Cetero posts $3.1m net loss as FDA rework drags on earnings
Redoing work to ease US Food and Drug Administration (FDA) fears about data integrity cost the CRO (contract research organisation) $890,000 from March 26 to April 30 and contributed to it posting a net loss.
The net loss before reorganisation expenses totalled $2.7m but costs, mainly professional fees, tied to the ongoing bankruptcy case added a further $360,000 to outgoings at the US-based CRO in April.
Although these extraordinary costs dragged on earnings the sales figures are a little more positive. In the five-week period covered by the financials Cetero posted a gross profit of $2.2m on net sales of $7.6m.
No prior year figures are given but when Cetero filed for bankruptcy in March its filings showed sales over the first two months of the year totalled $11m, suggesting revenues have grown sequentially.
Performance is uneven across the different operating units that make up Cetero though. The $2.2m gross profit posted by the CRO is underpinned by two units – PRACS Institute and Gateway Medical Research.
Combined, these units posted a gross profit of $2.6m and accounted for 60 per cent of net sales at the CRO. However, other units, notably the Allied Research facility in Ontario, Canada and Diabetes and Glandular Research Associates, struggled and dragged the gross profit down by $660,000.

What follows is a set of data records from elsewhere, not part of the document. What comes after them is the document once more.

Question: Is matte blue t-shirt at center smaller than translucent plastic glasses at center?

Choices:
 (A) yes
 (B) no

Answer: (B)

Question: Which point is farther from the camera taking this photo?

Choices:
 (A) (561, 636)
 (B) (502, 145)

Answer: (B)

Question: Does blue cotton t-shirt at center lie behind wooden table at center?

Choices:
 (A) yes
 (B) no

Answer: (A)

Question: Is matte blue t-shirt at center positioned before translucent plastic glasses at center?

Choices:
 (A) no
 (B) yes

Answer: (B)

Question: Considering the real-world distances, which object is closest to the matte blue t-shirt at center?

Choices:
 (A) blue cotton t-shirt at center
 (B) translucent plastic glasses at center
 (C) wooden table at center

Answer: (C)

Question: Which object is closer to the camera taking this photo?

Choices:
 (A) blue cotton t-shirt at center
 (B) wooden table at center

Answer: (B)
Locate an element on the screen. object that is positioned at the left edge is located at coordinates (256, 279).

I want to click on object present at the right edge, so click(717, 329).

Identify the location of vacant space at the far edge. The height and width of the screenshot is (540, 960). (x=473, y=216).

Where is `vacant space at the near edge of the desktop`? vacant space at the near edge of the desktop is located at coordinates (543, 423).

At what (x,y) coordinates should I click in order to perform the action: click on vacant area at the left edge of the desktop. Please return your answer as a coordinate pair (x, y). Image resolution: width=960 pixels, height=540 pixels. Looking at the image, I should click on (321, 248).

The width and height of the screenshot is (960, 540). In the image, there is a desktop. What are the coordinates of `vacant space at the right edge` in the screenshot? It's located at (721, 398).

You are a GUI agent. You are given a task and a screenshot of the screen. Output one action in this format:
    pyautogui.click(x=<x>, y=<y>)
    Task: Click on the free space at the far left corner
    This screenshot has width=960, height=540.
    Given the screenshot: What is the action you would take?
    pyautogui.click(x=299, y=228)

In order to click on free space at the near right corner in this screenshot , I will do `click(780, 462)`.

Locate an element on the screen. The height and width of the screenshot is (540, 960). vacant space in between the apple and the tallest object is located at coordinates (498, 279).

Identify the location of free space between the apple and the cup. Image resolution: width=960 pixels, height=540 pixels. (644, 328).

Most of the the units had profits chipped away at by FDA rework costs but PRACS and BA Research International LP were hit hardest. PRACS is the North Dakota-based clinical research facility Cetero bought in 2006 while BA is the Texas-based bioanalytical laboratory the CRO acquired later that year.
It was a FDA inspection of the BA laboratory in Houston in 2010 that started the series of events that led to the Cetero bankruptcy filing in March. FDA inspectors visiting the facility accused Cetero staff of “widespread falsification of dates and times in laboratory records” and sent an untitled letter.